Nerwy zaczynały mi puszczać za każdym razem, gdy usłyszałam pukanie do drzwi. Kiedy byłam zmuszona pożyczyć jej mój czarny sweterek na jakiś pogrzeb, czułam już totalną bezsilność. Rozpłakałam się przed Jankiem któregoś dnia, bo sytuacja mnie zwyczajnie przerosła. Mąż postanowił wziąć sprawy w swoje ręce.

– Zwariowałaś, czy co? – gapił się na mnie zszokowany. – Krępujesz się jej odmówić, mimo że jeszcze nic ci nie zwróciła?

– Jest taka sympatyczna… – pociągałam nosem. – Poza tym nie chcę od razu wchodzić w zatargi z sąsiadami po przeprowadzce…
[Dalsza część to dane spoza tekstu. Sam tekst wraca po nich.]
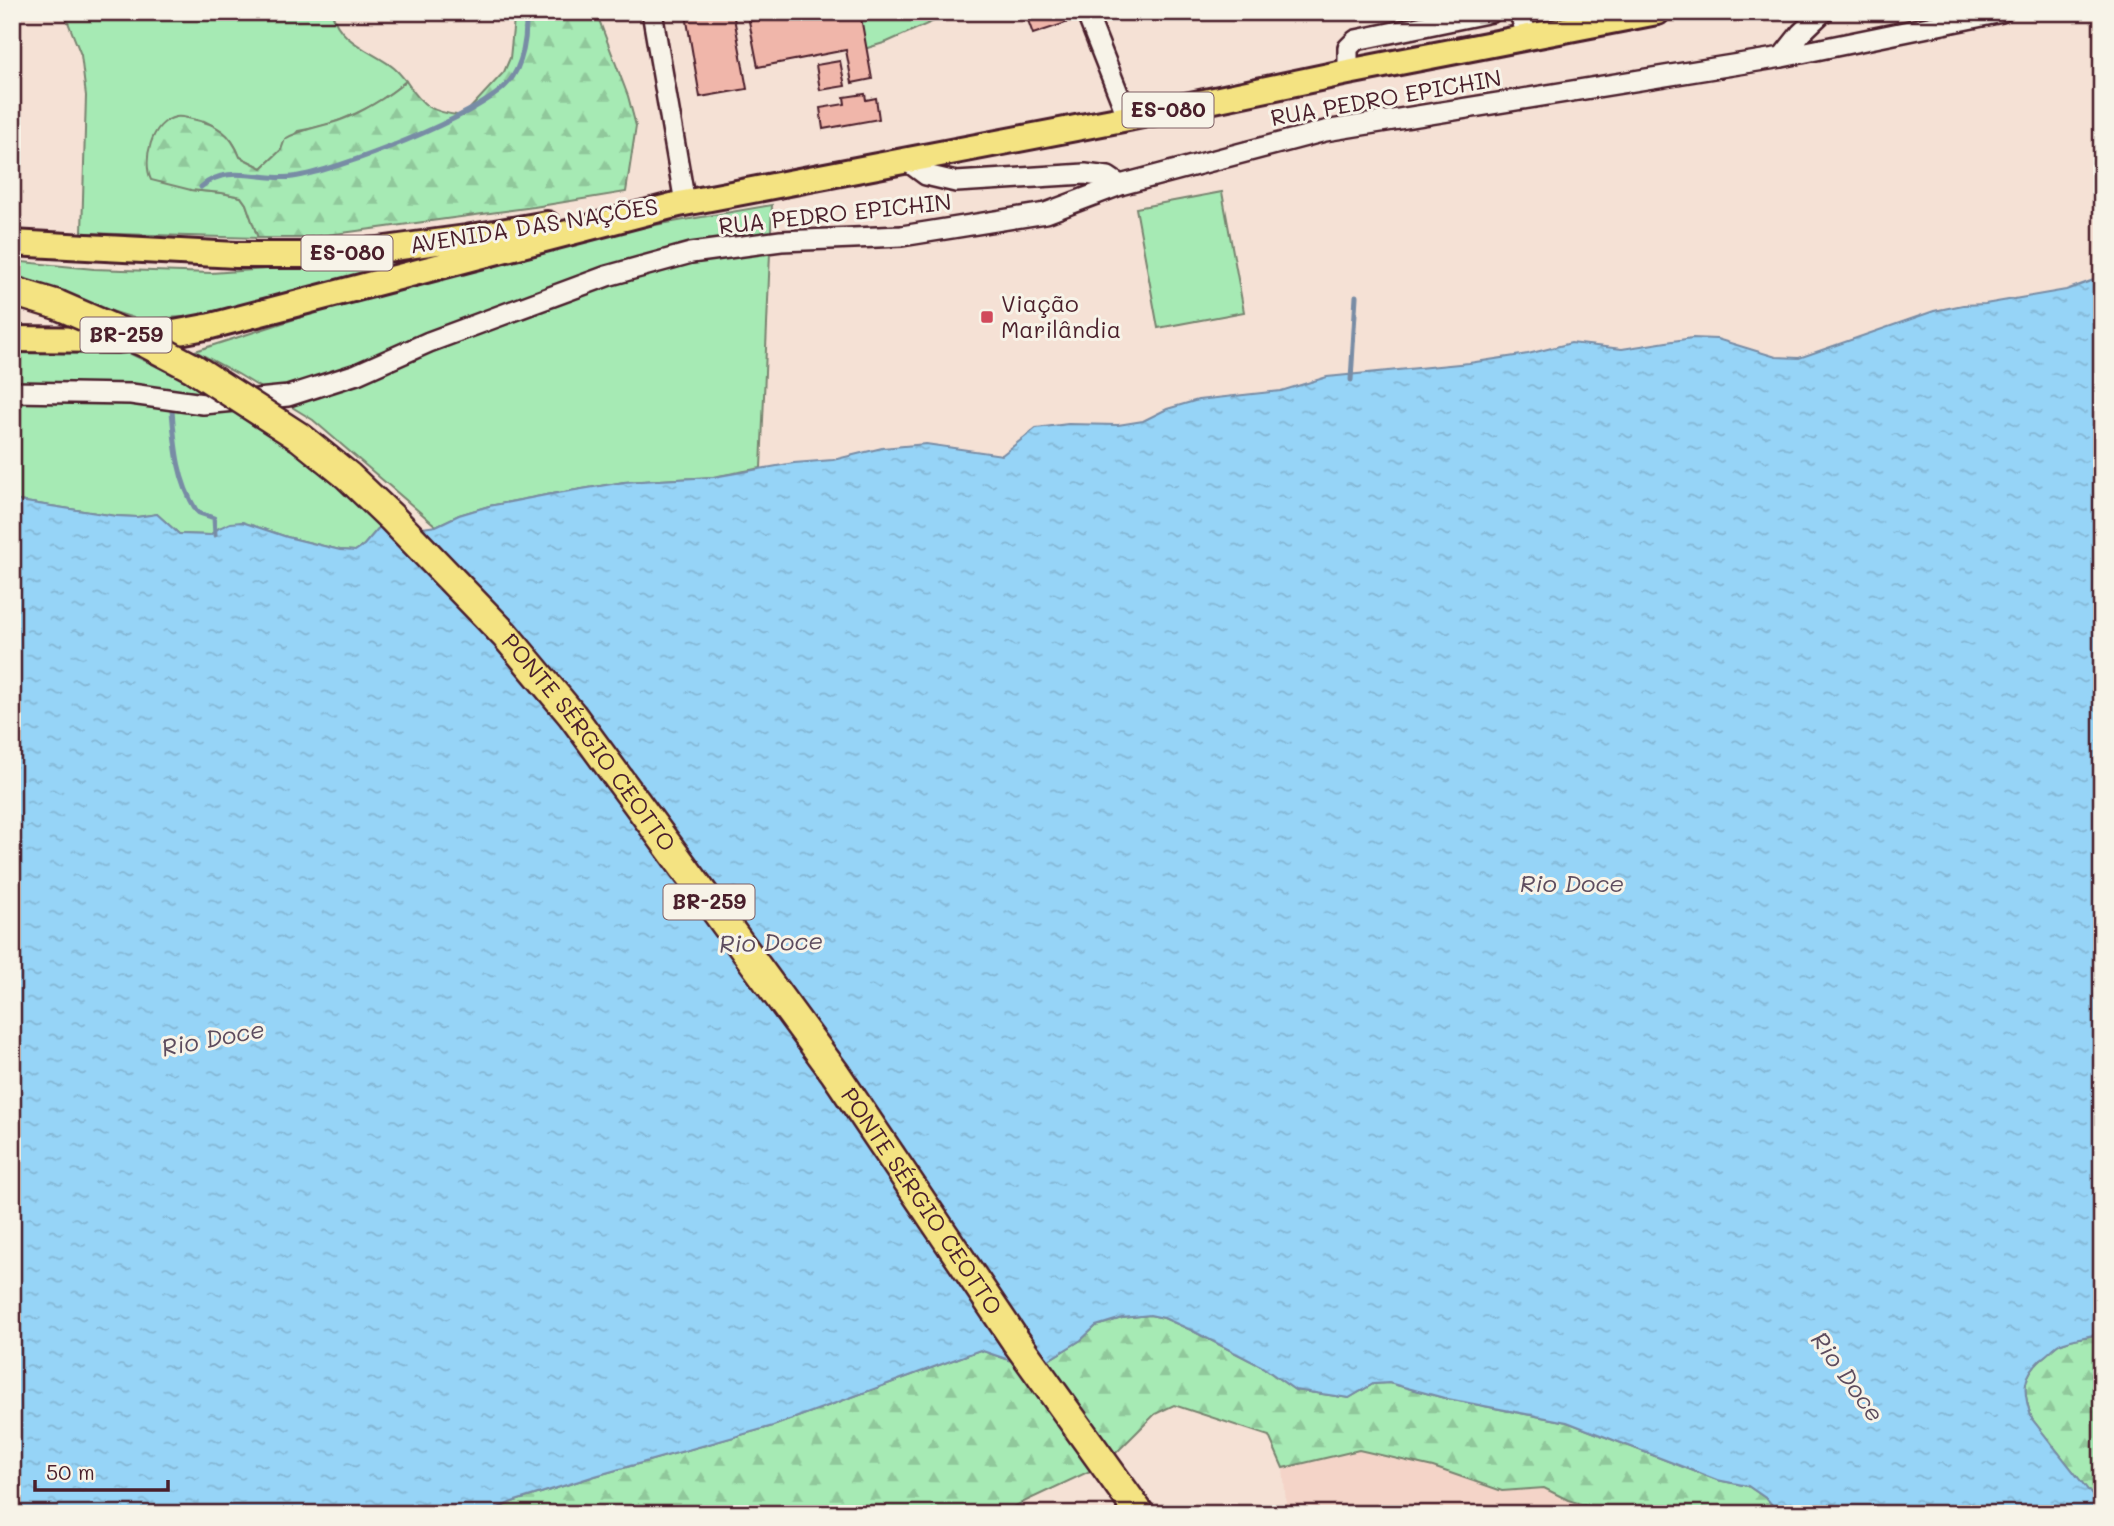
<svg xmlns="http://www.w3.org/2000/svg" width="2114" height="1526" viewBox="0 0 2114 1526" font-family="Mali,sans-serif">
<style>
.built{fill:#f4d4c8}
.green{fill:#a6eab4;stroke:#788470;stroke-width:2}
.forest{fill:url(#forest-firs);stroke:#788470;stroke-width:2}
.water{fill:url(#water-ripples);stroke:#788ca5;stroke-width:2}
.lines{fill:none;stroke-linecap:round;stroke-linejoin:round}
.stream{stroke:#788ca5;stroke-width:5}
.building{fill:#f0b6aa;stroke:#4a1f2b;stroke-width:2}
.minor-casing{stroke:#4a1f2b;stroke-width:24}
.major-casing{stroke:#4a1f2b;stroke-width:30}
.highway-casing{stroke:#4a1f2b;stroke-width:33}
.minor{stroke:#f7f3e8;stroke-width:19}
.major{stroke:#f4e382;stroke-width:24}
.highway{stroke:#f4e382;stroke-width:28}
.highway-bridge-casing{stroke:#4a1f2b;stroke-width:33;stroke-linecap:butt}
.highway-bridge{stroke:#f4e382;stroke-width:28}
.poi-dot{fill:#d1495b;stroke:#f7f3e8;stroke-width:2.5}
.labels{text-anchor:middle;stroke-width:6;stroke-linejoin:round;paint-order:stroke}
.shield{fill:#f7f3e8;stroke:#7e5f64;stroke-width:2}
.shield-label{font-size:21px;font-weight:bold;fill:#4a1f2b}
.street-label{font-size:23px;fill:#4a1f2b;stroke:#f7f3e8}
.poi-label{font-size:23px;fill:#4a1f2b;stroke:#f7f3e8;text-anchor:start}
.water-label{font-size:24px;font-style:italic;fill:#5d4c5e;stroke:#f7f3e8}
</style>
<defs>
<pattern id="forest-firs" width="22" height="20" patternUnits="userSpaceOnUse" patternTransform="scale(1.75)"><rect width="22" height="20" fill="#a6eab4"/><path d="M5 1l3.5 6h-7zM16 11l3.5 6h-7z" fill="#90c89b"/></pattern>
<pattern id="water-ripples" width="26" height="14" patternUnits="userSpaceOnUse" patternTransform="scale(1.75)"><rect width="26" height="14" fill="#96d4f7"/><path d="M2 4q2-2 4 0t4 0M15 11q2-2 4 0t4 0" fill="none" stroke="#83b6d4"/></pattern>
</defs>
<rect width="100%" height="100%" fill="#f5e1d5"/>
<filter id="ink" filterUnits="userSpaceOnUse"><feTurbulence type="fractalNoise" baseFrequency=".0143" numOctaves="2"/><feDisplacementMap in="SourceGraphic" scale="14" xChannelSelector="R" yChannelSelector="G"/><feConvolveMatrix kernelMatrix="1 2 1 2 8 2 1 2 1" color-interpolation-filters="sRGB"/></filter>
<g filter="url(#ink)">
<path class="built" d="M1359,1450L1433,1467L1502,1491L1544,1488L1568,1500L1614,1514H1287L1283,1468Z"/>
<path class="green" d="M64,12H332C338,42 374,52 394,68C399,72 402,77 406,81C378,106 336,126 298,131L281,150L262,168L240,157C233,138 223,130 204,121L191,190L222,193L241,197L246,204L258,238L82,233L86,96L81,55Z
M854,12H949L943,17L887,42L861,50Z
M1222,192L1244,312L1158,328L1136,208Z
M772,205L761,468L713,477L624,482L546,495L489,506L459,515L436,526L313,420L238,374L195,351L376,293L626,230Z
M429,258L209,316L137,319L12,280V261L94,269L211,273Z
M109,343C142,360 177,375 210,394C272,430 328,477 382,524L364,545L355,551L340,550L287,537L242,522L219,528L210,535L179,534L157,514L137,517L116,516L12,500V347Z"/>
<path class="forest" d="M513,12H596L628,96L636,126L626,192L534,207L305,238H258L246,204L241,197L222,193L191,190L151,180C142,161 151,122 176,117C181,116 187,118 192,119C217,124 231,133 240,157L262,168L281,150L285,139C301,129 320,127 338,121C360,114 389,96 406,81C423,107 431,112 463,116L504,72L510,58L514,19Z
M1150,1315L1164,1318L1191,1330L1261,1366L1295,1390L1349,1398L1373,1384L1389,1383L1448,1399L1567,1422L1717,1480L1748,1486L1767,1499L1780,1514H1614L1568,1500L1544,1488L1502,1491L1433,1467L1359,1450L1283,1468L1269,1436L1174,1405L1155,1414L1105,1464L998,1514H485L512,1502L595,1476L773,1426L980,1350L1030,1367H1037L1081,1340L1096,1326L1122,1318Z
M2102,1333V1508L2032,1419C2022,1391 2021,1374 2046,1355C2050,1352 2054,1347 2059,1344C2071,1338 2088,1337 2102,1333Z"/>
<path class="water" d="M2102,277V1333C2088,1337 2071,1338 2059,1344C2054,1347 2050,1352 2046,1355C2021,1374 2022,1391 2032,1419L2102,1508V1514H1780L1767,1499L1748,1486L1717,1480L1567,1422L1448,1399L1389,1383L1373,1384L1349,1398L1295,1390L1261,1366L1191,1330L1164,1318L1150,1315L1122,1318L1096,1326L1081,1340L1037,1367H1030L980,1350L773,1426L595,1476L512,1502L485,1514H12V500L116,516L137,517L157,514L179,534L210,535L219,528L230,523L242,522L287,537L340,550L355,551L364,545L382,524L402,531L436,526L459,515L489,506L546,495L624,482L714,477L794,463L833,460L882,448L926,444L1002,455L1036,428L1068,424L1118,425L1143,421L1167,409L1198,400L1281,391L1327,377L1469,363L1528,354L1571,343L1622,349L1692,338L1717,339L1776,357L1799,358L1934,311L1963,305L1985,304L2066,290Z"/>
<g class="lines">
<path class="stream" d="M201,187C226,163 262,181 293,177C337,171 480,116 508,83C523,66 528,35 525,12
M1351,380L1356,296
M172,411C175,446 177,479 196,510L199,513L214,518L215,535"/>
</g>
<path class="building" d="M699,12H733L747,89L700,97L686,15Z
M797,12H860L872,79L852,83L846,50L758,67L749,21Z
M1025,12H1062L1066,23L1033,34Z
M840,61L845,86L820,90L816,65Z
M865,94L866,100L876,98L879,119L823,129L820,108L845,104L844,97Z"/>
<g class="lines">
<g class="minor-casing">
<path id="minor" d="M652,12L685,203
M1086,12L1128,118
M1519,12L1528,37
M1782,57L1801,33L1823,12
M1348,72V48L1356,40L1492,12
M907,161L926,175L956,182L1085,174L1108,177L1120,185
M12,392L131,394L203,404L288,396L357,374L429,342L607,276L691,253L781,241L902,236L1046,213L1120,185L1325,131L1782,57L2002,12"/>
</g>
<g class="major-casing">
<path id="major" d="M12,243L236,255H310L378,250L466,238L547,224
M12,339L116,340L158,336L211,326L679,204L1128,118L1348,72L1657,12"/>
</g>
<g class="highway-casing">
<path id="highway" d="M12,291L58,305"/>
</g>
<use href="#minor" class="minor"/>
<use href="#major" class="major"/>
<use href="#highway" class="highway"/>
<g class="highway-bridge-casing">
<g id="highway-bridge">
<path id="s1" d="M58,305L146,343L193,368L301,438L348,476L391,517L505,635L572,715L835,1073L1015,1340L1140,1514"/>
</g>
</g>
<use href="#highway-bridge" class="highway-bridge"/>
</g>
</g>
<rect class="poi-dot" x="980" y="310" width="14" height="14" rx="3.5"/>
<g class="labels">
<g class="shield">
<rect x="1122.5" y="92.5" width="91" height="35" rx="5"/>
<rect x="301.5" y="235.5" width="91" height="35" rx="5"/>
<rect x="80.5" y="317.5" width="91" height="35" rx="5"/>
<rect x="663.5" y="884.5" width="91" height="35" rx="5"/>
</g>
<g class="shield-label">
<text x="1168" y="117">ES-080</text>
<text x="347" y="260">ES-080</text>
<text x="126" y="342">BR-259</text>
<text x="709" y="909">BR-259</text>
</g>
<g class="street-label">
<text transform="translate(1386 98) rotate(-10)" y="8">RUA PEDRO EPICHIN</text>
<text transform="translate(835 214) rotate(-6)" y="8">RUA PEDRO EPICHIN</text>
<text transform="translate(534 226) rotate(-9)" y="8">AVENIDA DAS NAÇÕES</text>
<text dy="8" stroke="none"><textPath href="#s1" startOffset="698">PONTE SÉRGIO CEOTTO</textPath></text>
<text dy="8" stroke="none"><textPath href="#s1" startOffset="1265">PONTE SÉRGIO CEOTTO</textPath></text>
</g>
<g class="poi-label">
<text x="1001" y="312">Viação<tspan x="1001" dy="26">Marilândia</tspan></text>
</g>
<g class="water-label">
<text x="1572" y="892">Rio Doce</text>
<text transform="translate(771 943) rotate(-2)" y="8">Rio Doce</text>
<text transform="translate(213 1039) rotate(-11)" y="8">Rio Doce</text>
<text transform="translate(1847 1377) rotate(54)" y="8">Rio Doce</text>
</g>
</g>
<rect width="2114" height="1526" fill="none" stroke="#f7f3e8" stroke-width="42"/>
<rect x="21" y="21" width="2072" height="1484" fill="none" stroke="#4a1f2b" stroke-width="2.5" filter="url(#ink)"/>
<path d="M35 1480v10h133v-10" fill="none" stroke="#4a1f2b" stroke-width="3.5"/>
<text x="46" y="1480" font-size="21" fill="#4a1f2b" stroke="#f7f3e8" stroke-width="5" paint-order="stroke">50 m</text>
</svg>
– Okej, mam to ogarnąć za ciebie? – rzucił zdawkowo.

Podczas gdy rozważałam, co mu odpowiedzieć, nagle rozległo się pukanie do drzwi. Janek gestem dał mi znak, żebym się nie ruszała. Okazało się, że to Jola.

Była zaskoczona

– Nika mówiła, że pożyczy mi swoją łazienkową wagę – powiedziała bez zająknięcia, kiedy usłyszała od Janka, że właśnie wyszłam z domu. Zaniemówiłam z wrażenia. Ja?! Niby kiedy jej to obiecałam?!

– Może najpierw zwróć to, co wcześniej od nas pożyczyłaś – dobiegł mnie głos męża. Chwilę później usłyszałam trzask zamykanych drzwi.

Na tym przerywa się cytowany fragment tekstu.